Today is Thursday.  My appointment was at 11:45.  Dr. Sarriera did his exam of me then said "let's discuss your labs.  All looks good except your Lamda light chains.  They are up and concerning to me.  Last time they were up was last August when you found the lump in your head during your last radiation treatment.  Now on to your Pet Scan.  There were a few things that were not concerning.  Nothing on your scalp.  However, there was an increase of soft tissue to the left of the thoracic spine. This may indicate Myeloma especially since all of your Myeloma has started in your soft tissue."
Dr. Sarriera showed us the Pet Scan and the area of concern.  Then "I would like to have this area biopsied.  You will be put in a light sleep, area numbed and biopsy performed."

Not what we wanted to hear but figured it would be something.  Up and down.  Up then down.  Seems we can't get a break for very long.  We try to be happy but know around the corner, down.  That's the way my disease operates.  This ugly, incurable disease.   This incurable, ugly disease.

We discussed my cough, me telling him I figured it was allergies.  He said it may be the inflammation of the soft tissue leaning against my diaphragm.
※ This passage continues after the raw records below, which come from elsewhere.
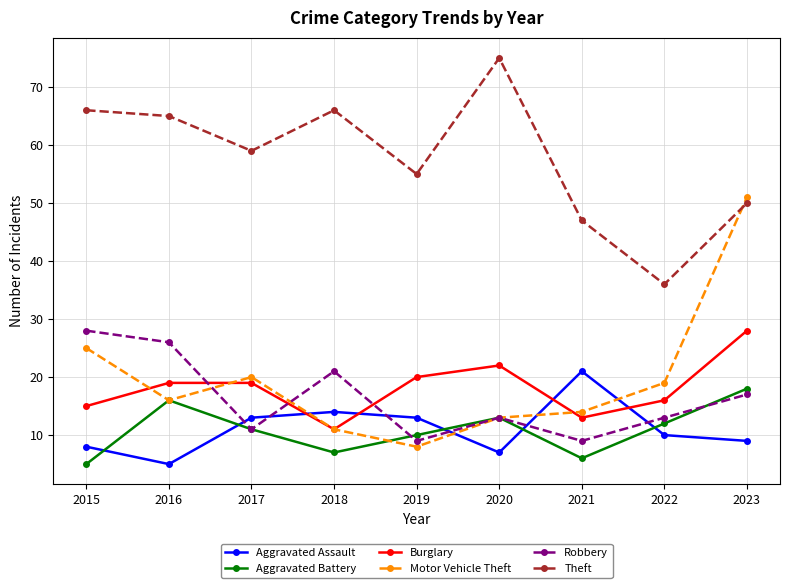

Reading right to left, what are all the values shown in this chart?

Aggravated Assault: 2023=9	2022=10	2021=21	2020=7	2019=13	2018=14	2017=13	2016=5	2015=8
Aggravated Battery: 2023=18	2022=12	2021=6	2020=13	2019=10	2018=7	2017=11	2016=16	2015=5
Burglary: 2023=28	2022=16	2021=13	2020=22	2019=20	2018=11	2017=19	2016=19	2015=15
Motor Vehicle Theft: 2023=51	2022=19	2021=14	2020=13	2019=8	2018=11	2017=20	2016=16	2015=25
Robbery: 2023=17	2022=13	2021=9	2020=13	2019=9	2018=21	2017=11	2016=26	2015=28
Theft: 2023=50	2022=36	2021=47	2020=75	2019=55	2018=66	2017=59	2016=65	2015=66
We also discussed Bill and I going to Moffitt for a second opinion since I have had several relapses since my transplant.  Dr. Sarriera is going to make a recommendation to get the ball rolling.  Not sure when that will happen.  We will go even if the biopsy is benign.

My next appointment is May 15th with Dr. Sarriera unless the biopsy is done and back before then.

When we go to the Cancer Center, we hit a lot of lights on the way.  Green, yellow, red.  Today I told Bill he just went through a red light.  He said, "It was yellow when I saw it!"  A little bit of a Floridian driver would you say?

Quote:

One day at a time.  Do what you can, do your best.  Let God handle the rest.